> [Input]:
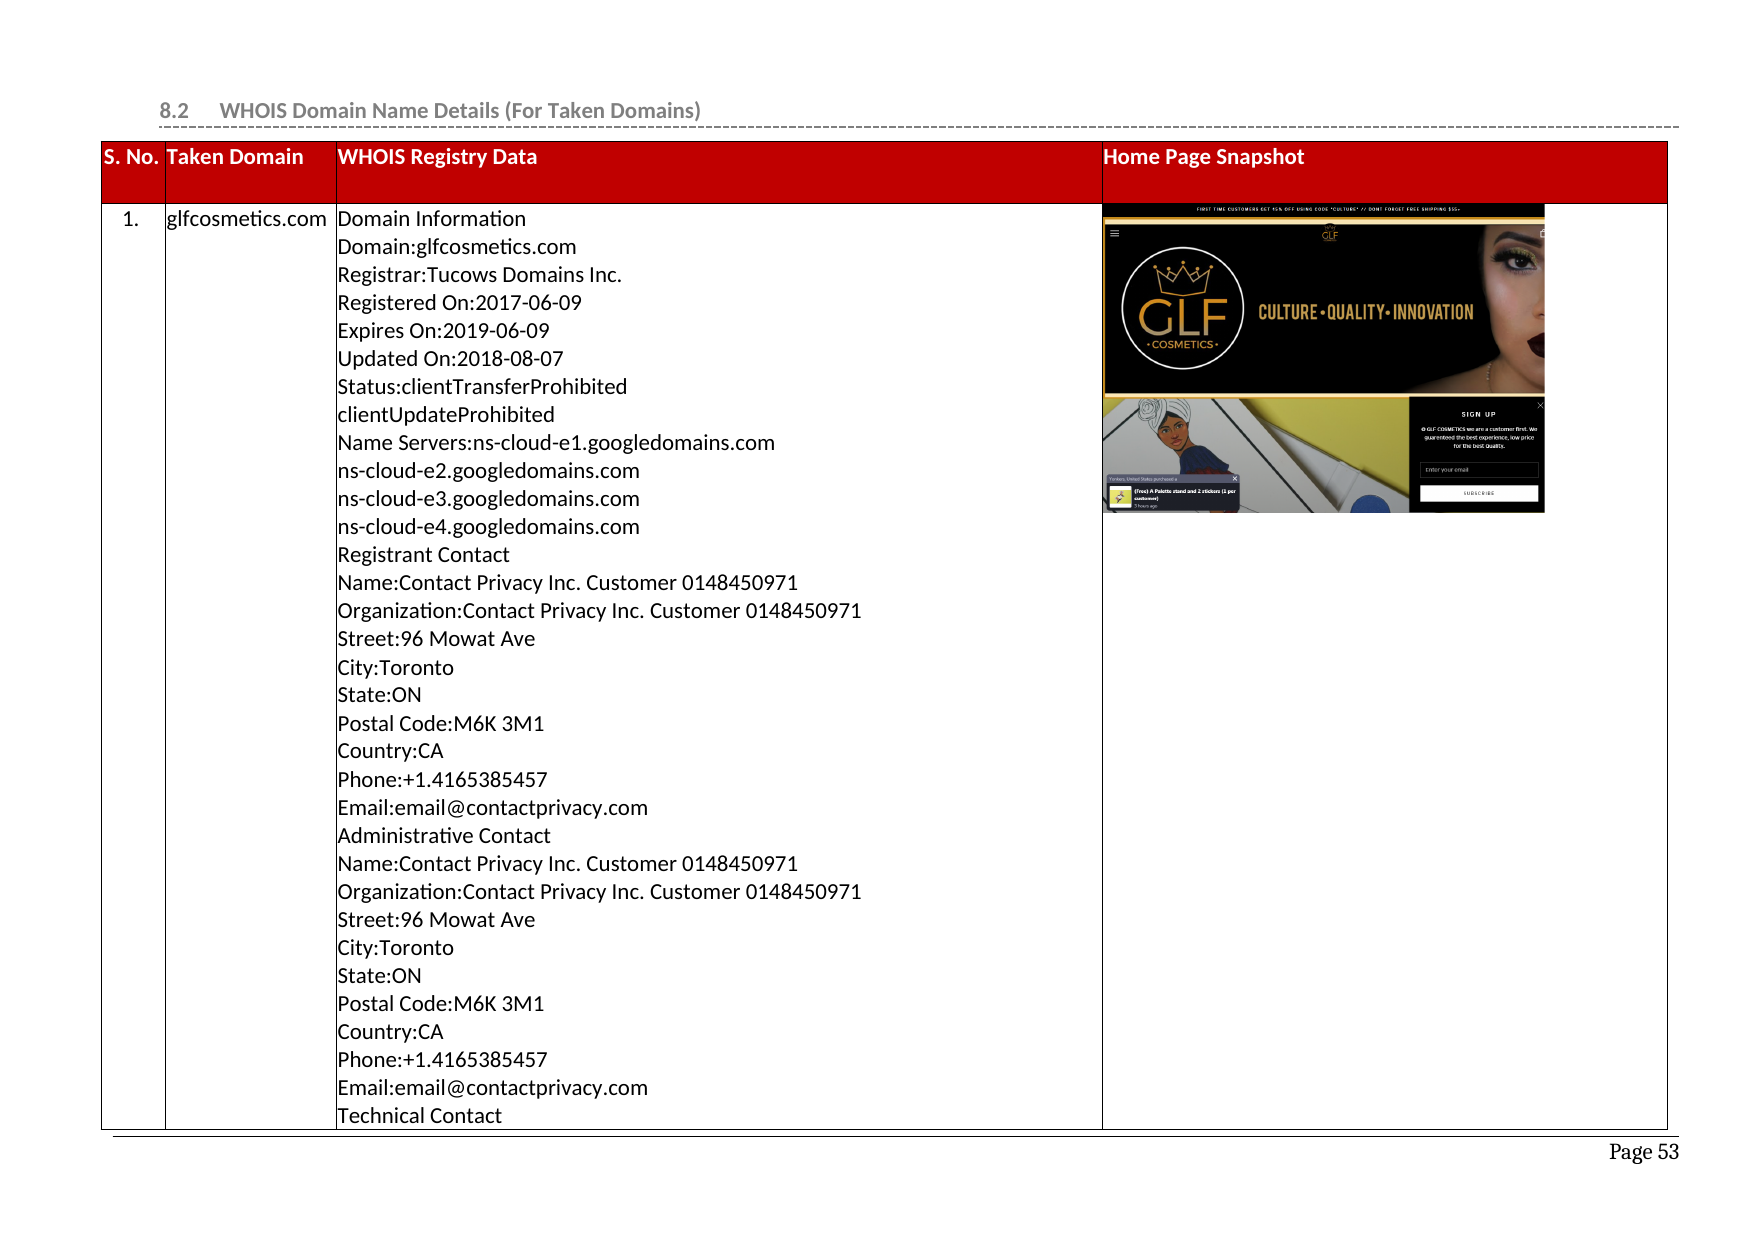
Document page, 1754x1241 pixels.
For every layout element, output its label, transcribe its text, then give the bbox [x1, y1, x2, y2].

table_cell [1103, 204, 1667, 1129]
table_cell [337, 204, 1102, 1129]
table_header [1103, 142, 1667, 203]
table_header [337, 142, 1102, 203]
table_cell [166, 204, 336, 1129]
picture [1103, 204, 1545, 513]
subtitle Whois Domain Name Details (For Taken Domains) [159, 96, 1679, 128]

> [Task to complete]:
Every record above, copied exactly and without a single picture, makes up the answer.

> [Completed exercise]:
Document page, 1754x1241 pixels.
For every layout element, output its label, transcribe its text, then give the bbox [x1, y1, x2, y2].

table_cell [1103, 204, 1667, 1129]
table_cell [337, 204, 1102, 1129]
table_header [1103, 142, 1667, 203]
table_header [337, 142, 1102, 203]
table_cell [166, 204, 336, 1129]
picture [1103, 204, 1545, 513]
subtitle Whois Domain Name Details (For Taken Domains) [159, 96, 1679, 128]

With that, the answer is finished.